Along with students, professors are feeling the impact. Jiyoung Daniel, an associate professor of Korean, has noticed this increase with some of her classes. She says, “I have so many students even in my [KREN] 2001 and 2002 linked courses.” Daniel said the enrollment for this class usually caps out around 20 people, but 27 are enrolled this semester. The Korean language program has also had to add an additional elementary level class, and a new professor due to the increased demand.

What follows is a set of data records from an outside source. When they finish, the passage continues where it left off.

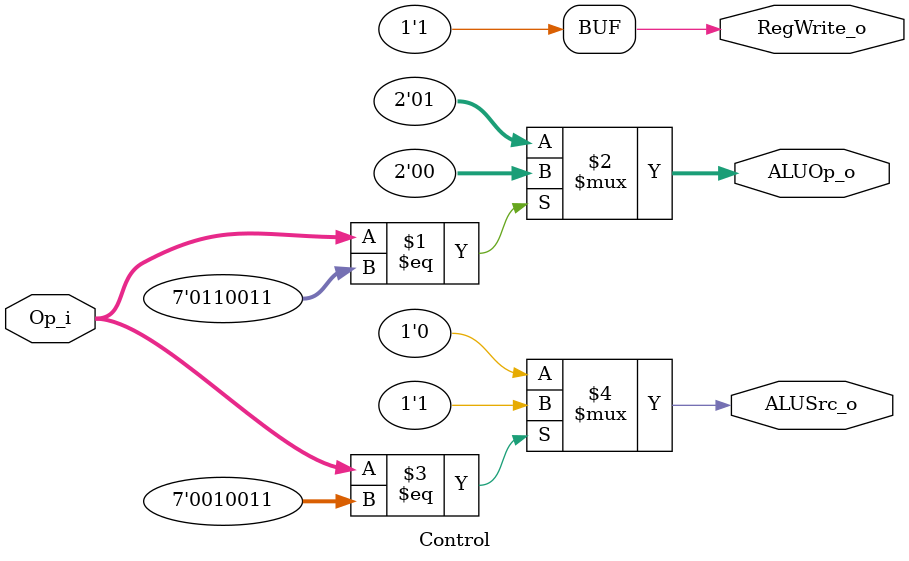
<source format=v>
module Control(
    input  wire [6:0] Op_i,
    output wire [1:0] ALUOp_o,
    output wire       ALUSrc_o,
    output wire       RegWrite_o
);
    assign ALUOp_o = ((Op_i == 7'b0110011) ? 2'b00 : 2'b01);
    assign ALUSrc_o = ((Op_i == 7'b0010011) ? 1'b1 : 1'b0);
    assign RegWrite_o = 1'b1;
endmodule
</source>
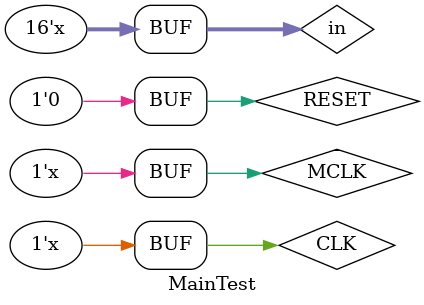
<source format=v>
`timescale 1ns / 1ps


module MainTest;

	// Inputs
	reg CLK;
	reg [15:0] in;
	reg MCLK;
	reg SWITCH;
	reg RESET;

	// Outputs
	wire [7:0] seg_pattern;
	wire [3:0] seg_digit;
	wire DMD_CLR;
	wire [3:0] dmd_seg;
	wire [15:0] dmd_column;
	wire DMD_CLK;

	// Instantiate the Unit Under Test (UUT)
	Main uut (
		.CLK(CLK), 
		.in(in), 
		.MCLK(MCLK), 
		.SWITCH(SWITCH), 
		.RESET(RESET), 
		.seg_pattern(seg_pattern), 
		.seg_digit(seg_digit), 
		.DMD_CLR(DMD_CLR), 
		.dmd_seg(dmd_seg), 
		.dmd_column(dmd_column), 
		.DMD_CLK(DMD_CLK)
	);

	initial begin
		// Initialize Inputs
		CLK = 0;
		in = 16'b0000_0000_0000_0000;
		MCLK = 0;
		SWITCH = 0;
		RESET = 0;

		// Wait 100 ns for global reset to finish
		
        
		// Add stimulus here
		
	end
     
	always begin
		#1 CLK = ~CLK;
	end
	integer i = 0;
	always begin
		if(i == 0)begin
		#100000 MCLK = ~MCLK;
		in = in + 16'b0000_0000_0000_0001;
		#100 MCLK = ~MCLK;
		end else begin
			#1000 SWITCH = 1;
			#100 SWITCH = 0;
		end
		if(in == 16'b0000_0000_0111_1111)begin
			i = 1;
			//SWITCH = 1;
			//in[15] = 0;
			//in[13] = 1;
			
		end
	end

		
endmodule


</source>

Full parking at level four Walker Drive Deck. Photo by Ashley Brehm

Treva Smith, the director of residence life, said the campus housing is about 97% full. She said this has made Dahlonega feel a little tighter in terms of lines, housing and the amount of people on campus. Residence Life “works to flex with the demand of students.” This includes adding more civilian housing in places like Patriot Hall as on-campus accommodation demand goes up.

She has also seen issues with rental spaces across Dahlonega. Smith said, “More families are buying up rental property leaving students with less renting options.”

The number of non-cadet students living in on campus housing is around 2,086 while the total of on campus residents is 2,692.

Final enrollment numbers have not been publicly released yet, but are expected in mid-October.